La Corte di Cassazione (sez. penale, sent. 22239/2011) sembra condividere l’attribuzione all’amministratore condominiale della qualità di datore di lavoro ai fini dell’applicazione delle norme antinfortunistiche.
La sentenza della Corte offre l’occasione per svolgere alcune riflessioni intorno alla tesi per la quale, in ambito condominiale, ai fini della tutela della salute e della sicurezza dei lavoratori, il datore di lavoro va identificato nell’amministratore.
Il compito del datore di lavoro è molteplice e articolato, e va dalla istruzione dei lavoratori sui rischi di determinati lavori, e dalla necessità di adottare certe misure di sicurezza, alla predisposizione di queste misure. Tali misure sono indispensabili per la salvaguardia dell’incolumità del lavoratore con riferimento all’attività lavorativa cui le specifiche misure sono riferibili.
La S.C. penale (sent. n. 22239/2011, Sez. IV), chiamata a pronunciarsi sulla responsabilità di un amministratore di condominio accusato della morte del custode, caduto nelle trombe delle scale durante le ordinarie operazioni di pulizia, ha ritenuto fondato il ricorso annullando con rinvio la sentenza del Tribunale di Roma. Il giudizio interpretativo della Corte si fonda sul principio che «la prospettazione di una causa di esenzione da colpa che si richiami alla condotta imprudente altrui, non rileva allorché chi la invoca versa in re illecita, per non avere negligentemente impedito l’evento lesivo; … il datore di lavoro ha il dovere di accertarsi che l’ambiente di lavoro abbia i requisiti di affidabilità e di legalità quanto a presidi antinfortunistici, idonei a realizzare la tutela del lavoratore, e di vigilare costantemente a che le condizioni di sicurezza siano mantenute per tutto il tempo in cui è prestata l’opera …».

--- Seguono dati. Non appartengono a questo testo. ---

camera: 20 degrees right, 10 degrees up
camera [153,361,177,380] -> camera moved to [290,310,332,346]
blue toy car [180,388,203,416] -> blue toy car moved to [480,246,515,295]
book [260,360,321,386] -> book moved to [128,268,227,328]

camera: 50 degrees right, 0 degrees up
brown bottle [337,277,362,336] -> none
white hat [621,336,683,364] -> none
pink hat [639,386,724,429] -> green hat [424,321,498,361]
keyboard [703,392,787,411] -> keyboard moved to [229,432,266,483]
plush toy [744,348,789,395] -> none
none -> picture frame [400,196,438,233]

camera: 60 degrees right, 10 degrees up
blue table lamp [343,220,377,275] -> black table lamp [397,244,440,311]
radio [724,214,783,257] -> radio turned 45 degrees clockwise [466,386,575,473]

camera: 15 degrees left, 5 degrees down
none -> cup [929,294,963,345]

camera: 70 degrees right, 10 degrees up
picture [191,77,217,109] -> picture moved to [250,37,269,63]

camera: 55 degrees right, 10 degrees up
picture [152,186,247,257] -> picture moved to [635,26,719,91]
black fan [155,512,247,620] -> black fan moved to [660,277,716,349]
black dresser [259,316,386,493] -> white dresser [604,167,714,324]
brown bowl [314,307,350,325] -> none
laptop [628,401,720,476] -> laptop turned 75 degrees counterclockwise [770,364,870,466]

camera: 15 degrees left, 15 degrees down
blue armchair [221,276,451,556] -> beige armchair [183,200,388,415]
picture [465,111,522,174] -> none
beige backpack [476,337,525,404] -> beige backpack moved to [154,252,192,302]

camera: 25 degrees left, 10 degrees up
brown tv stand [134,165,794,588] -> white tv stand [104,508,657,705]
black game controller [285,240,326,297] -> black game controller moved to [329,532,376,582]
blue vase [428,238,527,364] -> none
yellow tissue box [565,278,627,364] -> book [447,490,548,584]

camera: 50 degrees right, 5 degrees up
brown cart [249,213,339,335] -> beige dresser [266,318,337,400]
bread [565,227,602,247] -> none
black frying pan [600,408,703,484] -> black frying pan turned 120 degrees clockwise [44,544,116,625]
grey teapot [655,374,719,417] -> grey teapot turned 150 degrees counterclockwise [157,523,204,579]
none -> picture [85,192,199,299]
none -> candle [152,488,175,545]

Pertanto, nella fattispecie in esame, essendo l’amministratore di condominio datore di lavoro del custode il decesso, causato presumibilmente da un parapetto delle scale di altezza inferiore a quella stabilita dalla legge (dopo il tragico incidente era stato rialzato di quei centimetri necessari a raggiungere la misura minima imposta dalla legge) è sicuramente il risultato della violazione degli obblighi sanciti dall’art. 26, comma 1, lett. b) D.P.R. n. 547/1995 posto che il legislatore se ha stabilito in un metro l’altezza minima di un parapetto ha evidentemente ritenuto che un’altezza inferiore non possa considerarsi idonea ad assicurare al lavoratore una tutela efficace.